Medical supplies and personal protective equipment for the COVID-19 response are stored in a warehouse at Sana'a International Airport. OCHA/Ahmed Haleem

The private sector continues to prove its capacity to quickly mobilize resources on the ground and strengthen emergency preparedness and recovery. In 2021, as the number of people affected by humanitarian crises continued to increase, the private sector has once again shown that it can contribute to stakeholders’ coordinated action within complex emergencies. Businesses are providing financial and in-kind contributions, including operational support.

This ranges from funding for projects identified within the GHO, to sharing expertise and core competencies. It also includes staff deployment in field operations, as well as using existing resources and infrastructure to improve the delivery of aid. The Vodafone Foundation and UNHCR have jointly established the Instant Network Schools (INS) programme, which supports access to quality, accredited digital education in Africa (see education article for further details). After a 7.2-magnitude earthquake hit Haiti in August 2021, the Alliance for Risk Management and Business Continuity, a local private sector network, played a key role in the response. Support was received from the Connecting Business initiative (CBi), a joint OCHA-UNDP project engaging the private sector in disaster management.
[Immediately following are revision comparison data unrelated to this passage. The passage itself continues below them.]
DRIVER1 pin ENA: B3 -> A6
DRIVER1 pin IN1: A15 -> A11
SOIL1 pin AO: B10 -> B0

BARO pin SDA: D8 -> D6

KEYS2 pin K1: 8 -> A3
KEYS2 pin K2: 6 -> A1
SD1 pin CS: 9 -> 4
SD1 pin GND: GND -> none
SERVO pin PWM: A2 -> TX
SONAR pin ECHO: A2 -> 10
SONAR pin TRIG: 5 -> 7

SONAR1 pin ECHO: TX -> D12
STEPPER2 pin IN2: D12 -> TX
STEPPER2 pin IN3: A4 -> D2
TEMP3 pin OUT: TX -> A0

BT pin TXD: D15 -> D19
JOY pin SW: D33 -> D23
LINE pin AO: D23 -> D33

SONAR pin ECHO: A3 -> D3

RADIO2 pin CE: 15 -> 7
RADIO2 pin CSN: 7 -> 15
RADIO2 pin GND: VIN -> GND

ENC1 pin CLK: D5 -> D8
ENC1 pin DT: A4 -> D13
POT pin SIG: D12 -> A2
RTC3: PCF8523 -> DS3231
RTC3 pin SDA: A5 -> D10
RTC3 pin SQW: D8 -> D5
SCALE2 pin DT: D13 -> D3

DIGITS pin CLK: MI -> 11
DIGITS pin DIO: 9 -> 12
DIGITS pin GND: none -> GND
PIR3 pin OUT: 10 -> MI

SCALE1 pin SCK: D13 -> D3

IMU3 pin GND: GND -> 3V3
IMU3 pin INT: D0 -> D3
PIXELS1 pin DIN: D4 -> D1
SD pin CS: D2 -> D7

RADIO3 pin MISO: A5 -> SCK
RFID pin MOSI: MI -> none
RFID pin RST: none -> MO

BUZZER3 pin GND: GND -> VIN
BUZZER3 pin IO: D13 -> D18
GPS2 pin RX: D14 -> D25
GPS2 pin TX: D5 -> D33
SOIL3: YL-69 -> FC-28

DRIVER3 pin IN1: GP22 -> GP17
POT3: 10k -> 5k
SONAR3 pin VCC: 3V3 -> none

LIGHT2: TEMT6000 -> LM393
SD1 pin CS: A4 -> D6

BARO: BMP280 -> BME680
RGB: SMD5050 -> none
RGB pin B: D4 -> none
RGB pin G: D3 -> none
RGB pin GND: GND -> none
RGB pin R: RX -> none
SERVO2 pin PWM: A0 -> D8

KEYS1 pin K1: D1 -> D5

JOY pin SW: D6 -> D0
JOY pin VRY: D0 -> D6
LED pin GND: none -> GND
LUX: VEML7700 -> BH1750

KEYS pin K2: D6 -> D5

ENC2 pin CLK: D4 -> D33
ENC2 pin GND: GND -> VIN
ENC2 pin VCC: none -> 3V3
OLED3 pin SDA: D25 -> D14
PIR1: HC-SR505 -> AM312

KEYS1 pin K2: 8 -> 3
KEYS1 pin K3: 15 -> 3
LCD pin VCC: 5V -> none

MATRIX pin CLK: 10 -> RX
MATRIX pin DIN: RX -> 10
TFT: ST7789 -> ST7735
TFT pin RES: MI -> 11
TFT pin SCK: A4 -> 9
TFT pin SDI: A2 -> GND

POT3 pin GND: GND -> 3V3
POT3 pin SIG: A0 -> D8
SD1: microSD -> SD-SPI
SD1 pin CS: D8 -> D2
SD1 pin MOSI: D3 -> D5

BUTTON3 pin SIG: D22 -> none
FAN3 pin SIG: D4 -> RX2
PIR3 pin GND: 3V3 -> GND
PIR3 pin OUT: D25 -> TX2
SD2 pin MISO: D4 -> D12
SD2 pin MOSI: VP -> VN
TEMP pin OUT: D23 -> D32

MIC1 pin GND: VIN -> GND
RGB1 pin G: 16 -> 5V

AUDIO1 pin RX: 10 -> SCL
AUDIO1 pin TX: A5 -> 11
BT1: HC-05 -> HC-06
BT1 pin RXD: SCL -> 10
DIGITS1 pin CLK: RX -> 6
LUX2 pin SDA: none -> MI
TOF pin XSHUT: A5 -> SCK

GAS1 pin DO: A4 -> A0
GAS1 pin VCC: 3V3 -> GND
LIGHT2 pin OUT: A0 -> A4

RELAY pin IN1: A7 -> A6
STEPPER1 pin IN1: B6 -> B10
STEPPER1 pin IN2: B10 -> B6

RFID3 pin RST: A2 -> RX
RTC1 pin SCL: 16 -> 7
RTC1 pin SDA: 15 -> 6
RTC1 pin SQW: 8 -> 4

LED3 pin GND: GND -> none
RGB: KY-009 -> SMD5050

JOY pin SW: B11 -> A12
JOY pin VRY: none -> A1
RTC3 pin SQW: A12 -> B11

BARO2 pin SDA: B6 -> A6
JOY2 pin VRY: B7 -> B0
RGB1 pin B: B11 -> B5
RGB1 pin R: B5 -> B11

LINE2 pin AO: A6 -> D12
The private sector has been a key ally during the COVID-19 pandemic. In 2021, UNICEF, leader of the COVAX procurement and logistics operation, partnered with Microsoft’s Disaster Response Team to improve the security and infrastructure of the COVAX information hub. The hub provides key stakeholders with up-to-date information on the allocations and delivery of COVID-19 vaccines. Microsoft experts worked with UNICEF to track and monitor the distribution of vaccines from manufacturers through to local market delivery, increasing efficiencies and sharing real-time data with key stakeholders to help make critical decisions. Following the hub’s success, the project has expanded to include all COVAX partners and new types of vaccine product and service delivery information.

Engaging the private sector in local disaster management builds resilience by empowering communities and enabling a more efficient response, relying on local supply chains and economies. Since 2016, OCHA and UNDP’s CBi private sector member networks have raised more than $50 million for disaster preparedness, response and recovery activities and reached more than 15.5 million people in 17 countries.

With the increasing frequency and severity of extreme-weather events, such as flooding, the CBi network in Sri Lanka (the Asia Pacific Alliance for Disaster Management Sri Lanka) spearheaded a multi-stakeholder collaboration with the military to provide annual training in swift-water search-and-rescue operations.

Despite the demonstrated value of private sector contributions to humanitarian emergencies and achieving the SDGs, the private sector and particularly local businesses are frequently overlooked. The private sector is still far from being systematically included in humanitarian coordination systems. More needs to be done to fully leverage its expertise and contribution to principled and accountable disaster response and recovery in sudden-onset and complex emergencies, whether in natural hazards, or human-made conflicts and pandemics.